▸ PROBLEM
Can you copy each of the following rows word for word, changing nothing?

>> Start MATERIAL PROVIDED

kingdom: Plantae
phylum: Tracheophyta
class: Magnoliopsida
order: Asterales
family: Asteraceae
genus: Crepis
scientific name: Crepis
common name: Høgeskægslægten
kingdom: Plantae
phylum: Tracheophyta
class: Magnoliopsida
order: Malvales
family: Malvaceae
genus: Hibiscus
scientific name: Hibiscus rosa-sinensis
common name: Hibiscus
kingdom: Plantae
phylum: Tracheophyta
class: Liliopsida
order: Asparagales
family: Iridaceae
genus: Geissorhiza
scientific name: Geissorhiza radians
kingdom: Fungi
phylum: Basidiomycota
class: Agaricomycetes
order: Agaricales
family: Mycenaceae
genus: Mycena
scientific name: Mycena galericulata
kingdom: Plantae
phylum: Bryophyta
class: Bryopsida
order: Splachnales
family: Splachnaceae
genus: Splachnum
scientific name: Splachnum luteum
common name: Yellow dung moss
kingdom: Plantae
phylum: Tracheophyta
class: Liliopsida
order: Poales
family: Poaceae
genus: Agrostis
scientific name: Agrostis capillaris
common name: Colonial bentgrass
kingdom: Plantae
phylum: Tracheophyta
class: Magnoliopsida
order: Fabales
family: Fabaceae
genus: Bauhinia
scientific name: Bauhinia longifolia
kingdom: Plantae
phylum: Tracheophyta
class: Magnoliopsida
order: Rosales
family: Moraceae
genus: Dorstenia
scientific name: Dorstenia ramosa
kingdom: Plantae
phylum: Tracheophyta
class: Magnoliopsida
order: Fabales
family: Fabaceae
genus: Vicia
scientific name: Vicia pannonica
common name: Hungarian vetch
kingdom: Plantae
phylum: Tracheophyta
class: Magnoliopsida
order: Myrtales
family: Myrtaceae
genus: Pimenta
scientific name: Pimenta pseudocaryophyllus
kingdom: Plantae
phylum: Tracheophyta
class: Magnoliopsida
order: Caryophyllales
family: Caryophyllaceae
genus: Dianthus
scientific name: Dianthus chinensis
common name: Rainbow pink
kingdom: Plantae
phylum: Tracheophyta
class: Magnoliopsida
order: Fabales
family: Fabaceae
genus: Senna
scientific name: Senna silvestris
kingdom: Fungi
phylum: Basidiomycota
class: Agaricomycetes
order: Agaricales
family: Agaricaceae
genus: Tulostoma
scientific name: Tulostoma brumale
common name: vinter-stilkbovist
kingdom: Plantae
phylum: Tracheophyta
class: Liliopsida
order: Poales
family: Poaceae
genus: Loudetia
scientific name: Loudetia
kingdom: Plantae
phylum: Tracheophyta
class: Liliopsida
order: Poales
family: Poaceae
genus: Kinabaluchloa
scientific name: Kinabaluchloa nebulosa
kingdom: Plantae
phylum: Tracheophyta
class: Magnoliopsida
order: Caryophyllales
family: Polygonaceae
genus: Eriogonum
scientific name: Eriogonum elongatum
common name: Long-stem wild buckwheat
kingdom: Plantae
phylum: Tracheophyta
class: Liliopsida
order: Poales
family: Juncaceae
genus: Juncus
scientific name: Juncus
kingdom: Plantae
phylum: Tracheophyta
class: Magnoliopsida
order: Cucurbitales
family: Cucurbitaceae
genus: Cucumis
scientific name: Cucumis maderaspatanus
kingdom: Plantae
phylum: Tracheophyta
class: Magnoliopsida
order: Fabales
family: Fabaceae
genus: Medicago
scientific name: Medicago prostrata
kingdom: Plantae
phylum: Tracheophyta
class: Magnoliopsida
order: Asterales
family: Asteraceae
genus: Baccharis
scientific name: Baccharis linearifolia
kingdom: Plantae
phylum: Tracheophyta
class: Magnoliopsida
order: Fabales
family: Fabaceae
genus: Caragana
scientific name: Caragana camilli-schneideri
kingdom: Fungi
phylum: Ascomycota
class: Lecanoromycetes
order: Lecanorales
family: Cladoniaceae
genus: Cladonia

>> End MATERIAL PROVIDED

▸ RESULT FOR THIS EXERCISE
kingdom: Plantae
phylum: Tracheophyta
class: Magnoliopsida
order: Asterales
family: Asteraceae
genus: Crepis
scientific name: Crepis
common name: Høgeskægslægten
kingdom: Plantae
phylum: Tracheophyta
class: Magnoliopsida
order: Malvales
family: Malvaceae
genus: Hibiscus
scientific name: Hibiscus rosa-sinensis
common name: Hibiscus
kingdom: Plantae
phylum: Tracheophyta
class: Liliopsida
order: Asparagales
family: Iridaceae
genus: Geissorhiza
scientific name: Geissorhiza radians
kingdom: Fungi
phylum: Basidiomycota
class: Agaricomycetes
order: Agaricales
family: Mycenaceae
genus: Mycena
scientific name: Mycena galericulata
kingdom: Plantae
phylum: Bryophyta
class: Bryopsida
order: Splachnales
family: Splachnaceae
genus: Splachnum
scientific name: Splachnum luteum
common name: Yellow dung moss
kingdom: Plantae
phylum: Tracheophyta
class: Liliopsida
order: Poales
family: Poaceae
genus: Agrostis
scientific name: Agrostis capillaris
common name: Colonial bentgrass
kingdom: Plantae
phylum: Tracheophyta
class: Magnoliopsida
order: Fabales
family: Fabaceae
genus: Bauhinia
scientific name: Bauhinia longifolia
kingdom: Plantae
phylum: Tracheophyta
class: Magnoliopsida
order: Rosales
family: Moraceae
genus: Dorstenia
scientific name: Dorstenia ramosa
kingdom: Plantae
phylum: Tracheophyta
class: Magnoliopsida
order: Fabales
family: Fabaceae
genus: Vicia
scientific name: Vicia pannonica
common name: Hungarian vetch
kingdom: Plantae
phylum: Tracheophyta
class: Magnoliopsida
order: Myrtales
family: Myrtaceae
genus: Pimenta
scientific name: Pimenta pseudocaryophyllus
kingdom: Plantae
phylum: Tracheophyta
class: Magnoliopsida
order: Caryophyllales
family: Caryophyllaceae
genus: Dianthus
scientific name: Dianthus chinensis
common name: Rainbow pink
kingdom: Plantae
phylum: Tracheophyta
class: Magnoliopsida
order: Fabales
family: Fabaceae
genus: Senna
scientific name: Senna silvestris
kingdom: Fungi
phylum: Basidiomycota
class: Agaricomycetes
order: Agaricales
family: Agaricaceae
genus: Tulostoma
scientific name: Tulostoma brumale
common name: vinter-stilkbovist
kingdom: Plantae
phylum: Tracheophyta
class: Liliopsida
order: Poales
family: Poaceae
genus: Loudetia
scientific name: Loudetia
kingdom: Plantae
phylum: Tracheophyta
class: Liliopsida
order: Poales
family: Poaceae
genus: Kinabaluchloa
scientific name: Kinabaluchloa nebulosa
kingdom: Plantae
phylum: Tracheophyta
class: Magnoliopsida
order: Caryophyllales
family: Polygonaceae
genus: Eriogonum
scientific name: Eriogonum elongatum
common name: Long-stem wild buckwheat
kingdom: Plantae
phylum: Tracheophyta
class: Liliopsida
order: Poales
family: Juncaceae
genus: Juncus
scientific name: Juncus
kingdom: Plantae
phylum: Tracheophyta
class: Magnoliopsida
order: Cucurbitales
family: Cucurbitaceae
genus: Cucumis
scientific name: Cucumis maderaspatanus
kingdom: Plantae
phylum: Tracheophyta
class: Magnoliopsida
order: Fabales
family: Fabaceae
genus: Medicago
scientific name: Medicago prostrata
kingdom: Plantae
phylum: Tracheophyta
class: Magnoliopsida
order: Asterales
family: Asteraceae
genus: Baccharis
scientific name: Baccharis linearifolia
kingdom: Plantae
phylum: Tracheophyta
class: Magnoliopsida
order: Fabales
family: Fabaceae
genus: Caragana
scientific name: Caragana camilli-schneideri
kingdom: Fungi
phylum: Ascomycota
class: Lecanoromycetes
order: Lecanorales
family: Cladoniaceae
genus: Cladonia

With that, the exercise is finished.